I turn on a blow torch and begin heating a metal form resting on the marver (the steel table). I sweep my arm back and forth, trying my best to evenly heat the aluminum arch. In my periphery, I can discern Robert and Maggie’s forms weaving to and from various parts of the studio: Robert gathers, marvers, blows, reheats, forms, flattens, and elongates at the bench, reheats, and blows downwards into a three-pronged form that gives the arm its ridges. Maggie trails him; opening and shutting doors, wetting the forms, and blowing into the pipe as needed.
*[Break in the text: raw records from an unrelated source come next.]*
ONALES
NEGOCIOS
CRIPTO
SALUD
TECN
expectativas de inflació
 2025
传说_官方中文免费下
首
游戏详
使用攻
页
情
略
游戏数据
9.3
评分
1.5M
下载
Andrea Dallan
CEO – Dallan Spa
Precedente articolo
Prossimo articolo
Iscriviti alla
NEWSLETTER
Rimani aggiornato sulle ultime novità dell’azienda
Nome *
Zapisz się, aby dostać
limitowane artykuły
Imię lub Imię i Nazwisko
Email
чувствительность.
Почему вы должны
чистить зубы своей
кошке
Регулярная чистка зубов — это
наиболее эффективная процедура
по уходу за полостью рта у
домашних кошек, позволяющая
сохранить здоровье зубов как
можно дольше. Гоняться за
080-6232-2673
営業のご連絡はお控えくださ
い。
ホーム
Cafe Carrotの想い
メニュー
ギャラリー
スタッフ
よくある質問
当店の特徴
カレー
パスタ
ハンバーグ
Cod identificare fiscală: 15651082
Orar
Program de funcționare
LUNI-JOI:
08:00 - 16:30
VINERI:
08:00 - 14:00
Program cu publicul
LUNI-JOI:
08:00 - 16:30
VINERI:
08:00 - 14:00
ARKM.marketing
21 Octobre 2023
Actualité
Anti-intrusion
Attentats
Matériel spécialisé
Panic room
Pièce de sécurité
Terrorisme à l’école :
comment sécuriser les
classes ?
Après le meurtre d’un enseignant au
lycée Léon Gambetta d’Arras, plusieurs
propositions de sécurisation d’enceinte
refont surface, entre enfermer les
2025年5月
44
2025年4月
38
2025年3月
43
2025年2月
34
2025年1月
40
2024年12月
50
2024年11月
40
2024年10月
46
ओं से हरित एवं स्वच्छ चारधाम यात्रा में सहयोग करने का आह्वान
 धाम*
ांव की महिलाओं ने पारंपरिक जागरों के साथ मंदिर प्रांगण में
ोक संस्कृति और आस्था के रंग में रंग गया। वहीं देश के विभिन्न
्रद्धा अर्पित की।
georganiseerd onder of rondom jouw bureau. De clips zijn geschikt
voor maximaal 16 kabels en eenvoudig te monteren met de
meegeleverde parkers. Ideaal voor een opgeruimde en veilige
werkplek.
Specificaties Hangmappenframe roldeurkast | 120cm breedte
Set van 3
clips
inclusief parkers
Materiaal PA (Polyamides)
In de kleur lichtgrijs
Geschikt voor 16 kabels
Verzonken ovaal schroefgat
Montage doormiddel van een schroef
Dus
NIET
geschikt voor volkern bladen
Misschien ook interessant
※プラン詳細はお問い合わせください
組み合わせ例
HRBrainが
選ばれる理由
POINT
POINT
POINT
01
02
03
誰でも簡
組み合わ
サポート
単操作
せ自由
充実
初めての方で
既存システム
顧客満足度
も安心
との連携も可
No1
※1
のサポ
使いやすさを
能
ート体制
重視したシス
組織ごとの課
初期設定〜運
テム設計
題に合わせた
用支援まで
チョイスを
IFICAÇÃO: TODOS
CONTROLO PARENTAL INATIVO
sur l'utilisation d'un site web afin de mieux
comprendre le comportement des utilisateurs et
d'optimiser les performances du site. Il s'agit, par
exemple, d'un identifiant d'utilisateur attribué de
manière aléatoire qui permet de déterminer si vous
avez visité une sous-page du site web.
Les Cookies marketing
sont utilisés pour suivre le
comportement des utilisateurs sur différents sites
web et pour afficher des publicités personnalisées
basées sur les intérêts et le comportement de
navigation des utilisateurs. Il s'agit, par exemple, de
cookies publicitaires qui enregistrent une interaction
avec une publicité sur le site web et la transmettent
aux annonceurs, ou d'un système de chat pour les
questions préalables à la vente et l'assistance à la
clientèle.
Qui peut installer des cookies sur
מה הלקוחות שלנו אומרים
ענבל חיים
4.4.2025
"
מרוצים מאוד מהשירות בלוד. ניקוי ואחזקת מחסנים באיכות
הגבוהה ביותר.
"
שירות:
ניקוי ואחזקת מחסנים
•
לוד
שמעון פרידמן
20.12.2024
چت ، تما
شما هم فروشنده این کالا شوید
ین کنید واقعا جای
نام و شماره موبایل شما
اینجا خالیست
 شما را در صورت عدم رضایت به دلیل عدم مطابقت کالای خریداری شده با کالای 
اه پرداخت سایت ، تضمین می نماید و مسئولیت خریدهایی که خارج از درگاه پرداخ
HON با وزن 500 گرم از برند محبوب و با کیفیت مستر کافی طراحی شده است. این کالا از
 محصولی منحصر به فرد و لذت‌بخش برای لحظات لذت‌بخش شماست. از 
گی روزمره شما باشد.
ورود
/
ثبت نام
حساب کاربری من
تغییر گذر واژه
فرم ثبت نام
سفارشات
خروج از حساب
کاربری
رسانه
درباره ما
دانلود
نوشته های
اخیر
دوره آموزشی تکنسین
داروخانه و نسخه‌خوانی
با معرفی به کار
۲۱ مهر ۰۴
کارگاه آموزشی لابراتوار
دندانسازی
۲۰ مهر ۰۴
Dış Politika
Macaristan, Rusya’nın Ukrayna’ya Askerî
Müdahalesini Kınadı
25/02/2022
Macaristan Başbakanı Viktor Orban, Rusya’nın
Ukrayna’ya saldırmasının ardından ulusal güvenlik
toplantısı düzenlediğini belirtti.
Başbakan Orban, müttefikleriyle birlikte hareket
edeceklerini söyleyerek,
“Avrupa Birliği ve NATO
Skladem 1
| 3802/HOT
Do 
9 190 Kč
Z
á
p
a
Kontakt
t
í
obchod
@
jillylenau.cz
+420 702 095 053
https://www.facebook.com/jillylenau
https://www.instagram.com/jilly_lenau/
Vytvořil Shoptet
Pain creeps into my limbs as I methodically wash the marver with whooshing fire.
Finally, Robert removes the glass, now a bulbous, triangular mass, from the glory hole, swings the pipe up and hangs it on a hook from the ceiling. Maggie hands him the shears, I turn away from the superheated form with the blowtorch ready. Robert begins pulling, stretching; the glass droops like taffy. I apply the flame to areas that are too thick. Robert grasps the pipe in one hand and the shears holding the tip in the other, and swiftly lays the curving arm onto the metal form. I continue to blast the thick spots with fire while Robert pulls on both sides. He then dips the shears in a water bucket, applies a few drops to the end of the pipe, and with a single strike, the glass comes loose. Maggie is prepared; she hands him a pair of super insulated gloves to grab the piece. I hurry over, open the annealer, and Robert carefully places the arm next to our three previous attempts.
Note: An aneeler is a type of furnace which cools the glass at a very slow rate, in order to prevent cracking or breaking from “thermal stress.”